Hi, Mom.
It’s me. Your son. Your first born, your only born.
Our lives have a curious kind of mirror. I realize I know so little about you before I was born. I left home when I was almost 16. I realize you know little about me since then.
Mom. We don’t talk about things, do we? I mean, really talk. About the things just under the surface of our banal lives. Beyond the news and the weather and the tv and our day in day out. The British runs in our DNA. The things left unsaid are the things that often matter, but that’s not the done thing, right? That is not the way things are done. The hidden remains hidden.
We dance around the painful, the awkward, because that’s what should be done. It’s the British way.
You were born in a fractured marriage. Sent away oh-so-very young. Mom? You didn’t deserve it. You were not to blame. We haven’t talked about that. About your upbringing. Not really. We sketch in broad strokes and leave the fine detail blank. A neglectful mother. A father in and out of your lives, in and out of other women. You didn’t deserve it.

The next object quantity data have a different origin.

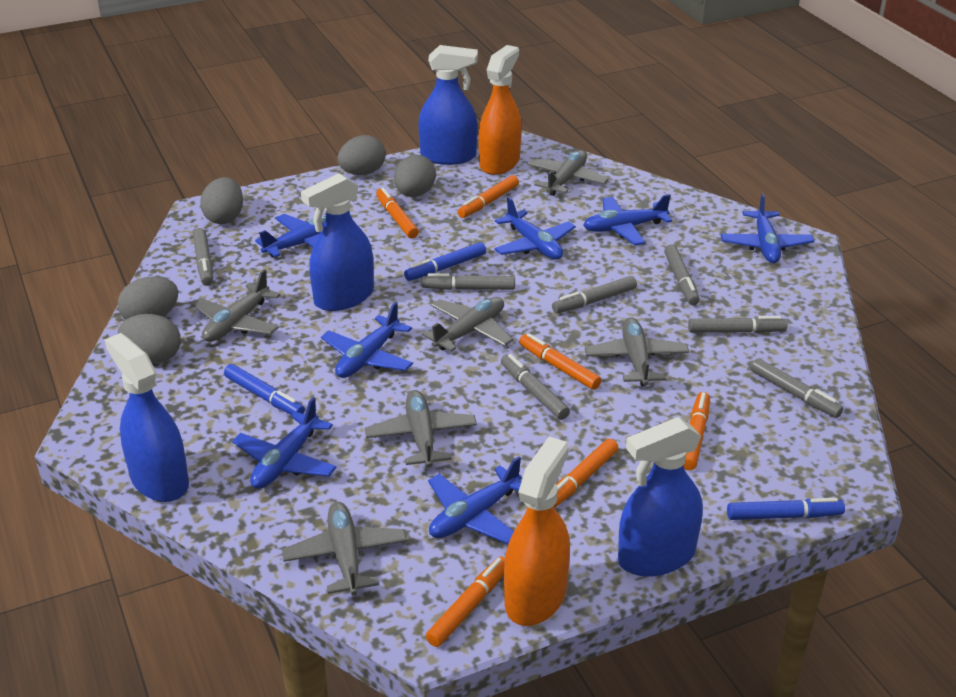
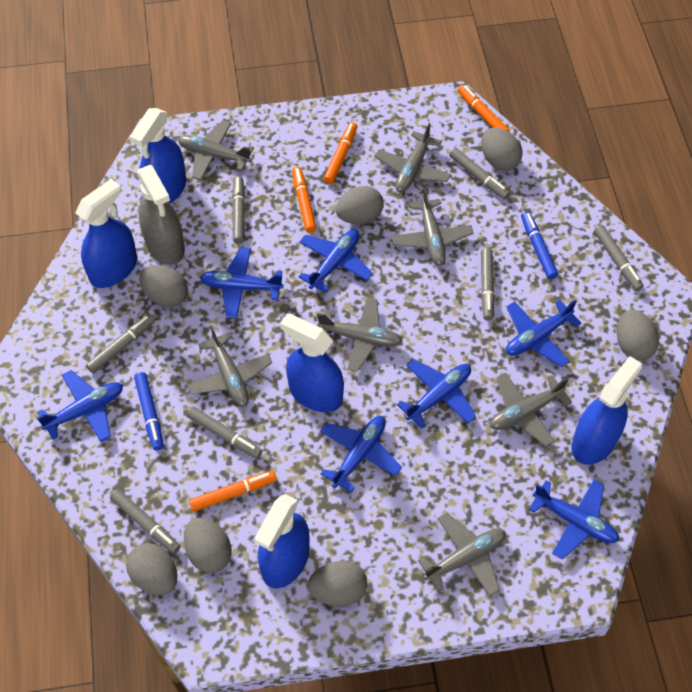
blue marker: [224,364,305,415] [404,242,486,281] [727,498,845,520] = 3 -> [134,372,164,450] [521,211,558,279] = 2
blue spray bottle: [104,333,189,502] [301,173,374,311] [418,45,478,165] [618,417,703,577] = 4 -> [75,179,137,288] [130,108,186,204] [255,494,310,588] [280,313,344,412] [572,356,642,465] = 5
grey egg: [118,276,178,320] [118,314,181,363] [200,177,243,224] [338,135,386,175] [394,155,436,197] = 5 -> [126,543,177,595] [139,265,188,307] [184,517,231,573] [308,561,367,607] [335,186,384,224] [481,128,523,171] [617,310,659,360] = 7
grey plane: [192,269,281,342] [282,502,407,596] [365,390,477,468] [422,297,513,352] [527,150,609,196] [585,317,689,386] = 6 -> [178,120,254,180] [187,326,272,407] [317,298,402,372] [375,123,451,192] [392,188,473,266] [418,513,505,596] [490,372,572,447] = 7
grey spray bottle: none = 0 -> [137,165,185,265] = 1
orange marker: [376,188,419,239] [426,556,505,647] [458,175,519,218] [519,333,601,390] [553,439,618,508] [683,392,710,470] = 6 -> [189,471,276,512] [292,167,317,233] [324,122,357,184] [458,85,510,132] = 4
orange spray bottle: [479,45,522,175] [504,437,570,626] = 2 -> none = 0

Raised with strangers, raised with others, raised apart and together and alone. I cannot imagine the turbulence and trials and tribulations of your young life. Did it somehow bleed into my DNA? Did the chill in your bones and sinew make me shiver in my teenage years?
Three years before me, you were abandoned. I am sorry, Mom. You. Didn’t. Deserve. It.
You had me so very young. So very unprepared. A bastard child….a product of an abhorrent act. A brutal vicious offence. I cannot…dare not imagine how such a careless, selfish clash of flesh and ugly masculine power and desire and brutality can create life….yet, I was born from this. A dark fleeting shadow in your past, a violence that left the scar of life in his wake. Justice was not served. He is a blank space in my life. A lack of. Not taken from me, not left me, simply a not-dad. And yet….and yet….he created me. I exist because of his brutality. I am genetically sourced, at least partly from him. This not-dad is somehow my dad. I cannot mourn for him, I cannot miss what I never had….and yet…..and yet….
You kept me, Mom. You turned a tragedy into a blessing. A curse, a living scar, a reminder of an offence, into a living, breathing soul. Did I do okay, Mom? Did I justify your right to a life? If I did, it was because of your sacrifise, Mom. An only child, and somehow, you raised me right. Somehow I am a moral, intelligent, thoughtful man. Fourty-four years of breath and life on this planet because of you.
Your independence runs through me Mom. I left home before I was 16. Travelled around. I have lived, loved, fucked up. I have grown up, we have grown apart. We see each other so rarely. I mark the time by phone calls, emails. I try my best to pay my respects by the passage of birthdays, mothers days, days of honor. We talk…but we don’t really talk…right?
After your struggles….I believe you have found a modicum of peace now. A home. A woman who loves you. A life partner. A quiet life. I think the fact we share so little is also a sign of a relative calm with you. With so few shadows that pass you these days, our talks fall into routine and banality, but in a way, that is a sign of happiness.
I sit here in the silence between keystrokes and hear my breath and feel each beat of my heart and the warmth of my skin and realize that it is possible because you made a choice all those years ago to bring me into being. To struggle and fight and change your entire life to protect another. You worked so very hard to make right the countless wrongs inflicted on you, to break the cycle of misery and to leave an impression on another that things don’t have to be that way, and people don’t have to be hard and cold and brutal and thoughtless, that life can mean something. And I guess I want to say thanks, Mom. I guess I want to say that I am glad I am here to type these things. I am your son, and I am grateful, and I love you.